_DOCUMENT SECTION_
= = = =

5.4 Invoice controls. Each invoice or payment record should identify the payment category, plan, add-on if any, customer, customer state, billing address, service-received location if different, Order Form ID, service period or milestone, tax status if applicable, document version reference, and approval record where applicable.
6. Payment Authorization And Saved Payment Method
6.1 Payment Authorization required. Customer must complete or accept the Payment Authorization before Sites collects the Signup Payment or saves a Payment Method for future charges.
6.2 Authorized charge categories. Customer authorizes Sites and its payment processor to charge the Payment Method only for the charge categories identified in the Payment Authorization, including the Signup Payment, Recurring Billing, Approved Add-ons, approved scopes, taxes if applicable, failed-payment retries, unpaid invoices, approved settlement/restoration/default-resolution amounts, and other expressly authorized charges.
6.3 Non-plan charge confirmation. Any non-plan charge that is not already fixed in the Order Form must have an amount or cap, charge category, invoice or approval ID, timing, payment method to be charged, and separate customer confirmation before Sites charges a saved Payment Method. This includes default-resolution amounts, restoration amounts, settlement amounts, add-on charges, extra-hour charges, migration charges, and Exception Path charges.
6.4 Saved Payment Method. Sites may use Stripe or another approved payment processor to store the Payment Method for future charges, invoice payments, retries, and subscription management consistent with the Payment Authorization and signed documents.
6.5 Customer duty to maintain payment method. Customer must maintain a valid Payment Method and accurate billing information during the subscription term and while any payment, refund, dispute, chargeback, settlement, transfer, or default issue remains open.
6.6 Processor alignment. Stripe checkout, subscriptions, invoices, customer portal settings, refunds, disputes, chargebacks, tax settings if used, and payment-method storage must align with the Order Form, these Terms, the Payment Authorization, the Default / Nonpayment Terms, tax/accounting records, and payment records.
6.7 Processor is not the legal, tax, or accounting source. Stripe or another processor may process payments and generate operational records, but processor settings, labels, invoices, emails, portal buttons, or payment screens do not replace the signed payment terms or decide legal, tax, or accounting treatment.
7. Launch, Approval, And Recurring Billing Trigger
7.1 Launch record required. Sites must not start Recurring Billing until a Launch record and Approval record exist.
7.2 Approval evidence. Approval must be recorded by customer-visible signed launch approval, dashboard approval, email approval, project-management approval, payment/launch confirmation, or another written approval record that identifies the authorized customer approver, timestamp, channel, approved launch scope, known deferred items, recurring-billing trigger, next expected charge date, and record owner.
7.3 Launch-ready conditions. Launch and Approval require a record showing:
the site is published or live on the customer domain or approved destination;
core launch scope is complete;
required content and access dependencies are resolved or deferred by approved record;
required migration and redirect decisions are recorded if migration applies;
required customer approvals are received or documented;
required payment setup and recurring-billing trigger records are complete or approved to proceed.
7.4 Customer delay. Customer-side delay in content, access, approvals, domain/DNS readiness, feedback, platform access, migration inputs, or launch readiness pauses or extends affected launch targets, migration timelines, support targets, Move-in Complete timing, and related service expectations. Customer-side delay does not automatically make the Signup Payment refundable.

= = = =

_DATA EXTRACT_
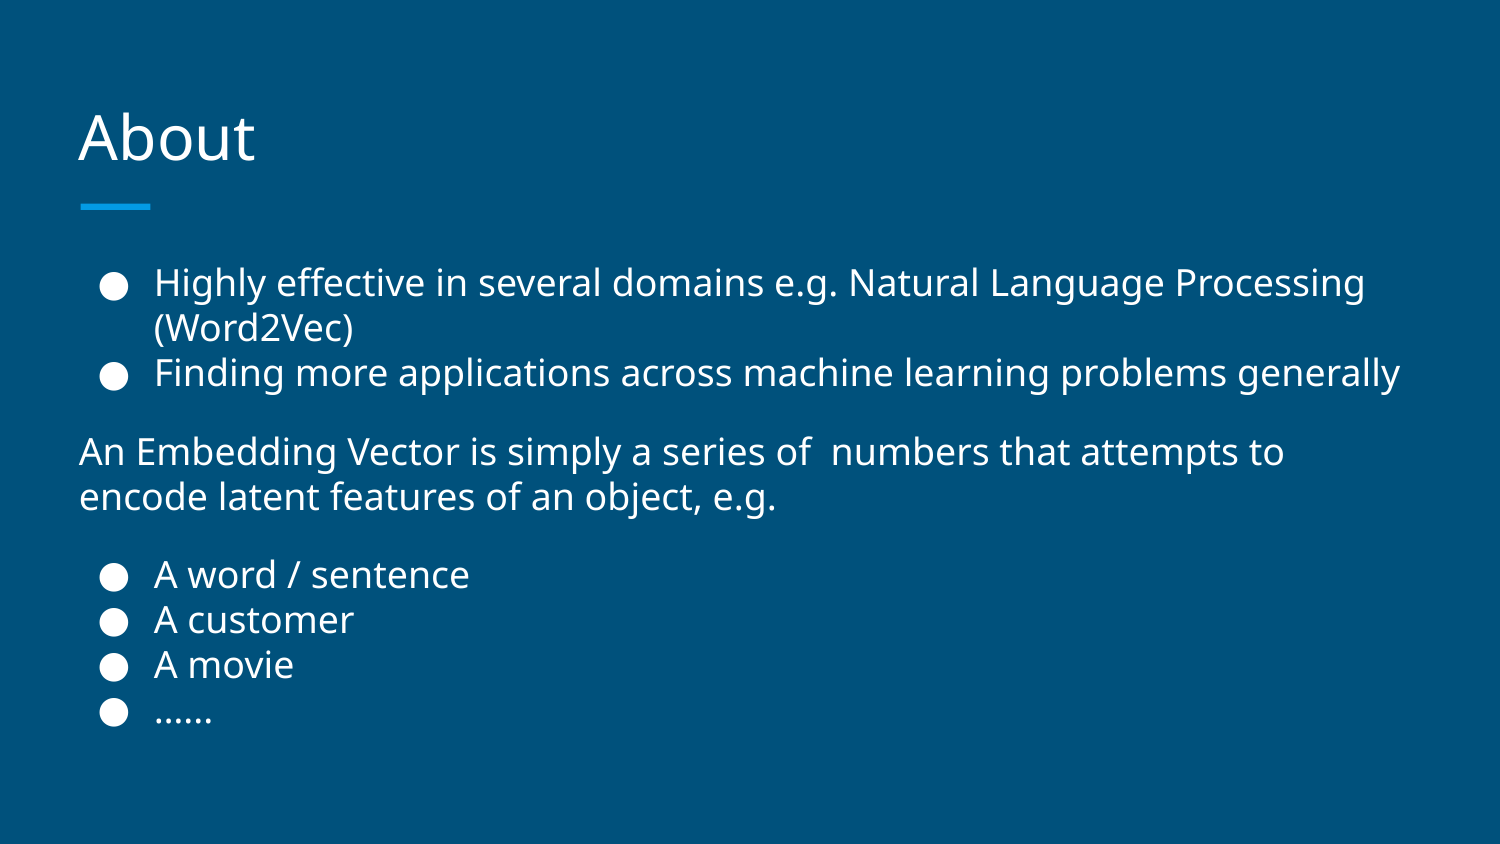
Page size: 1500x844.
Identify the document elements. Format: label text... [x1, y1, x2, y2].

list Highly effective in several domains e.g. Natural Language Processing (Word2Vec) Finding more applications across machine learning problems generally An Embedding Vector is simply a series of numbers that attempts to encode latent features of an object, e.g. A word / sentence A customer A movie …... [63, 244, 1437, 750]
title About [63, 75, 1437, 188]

= = = =

_WRITTEN EXERCISE_
Which payment processor does the section on payment authorization and billing name as one Sites may use to store the Payment Method for future charges?

_ANSWER FOR THE TASK_
Stripe, or another approved payment processor.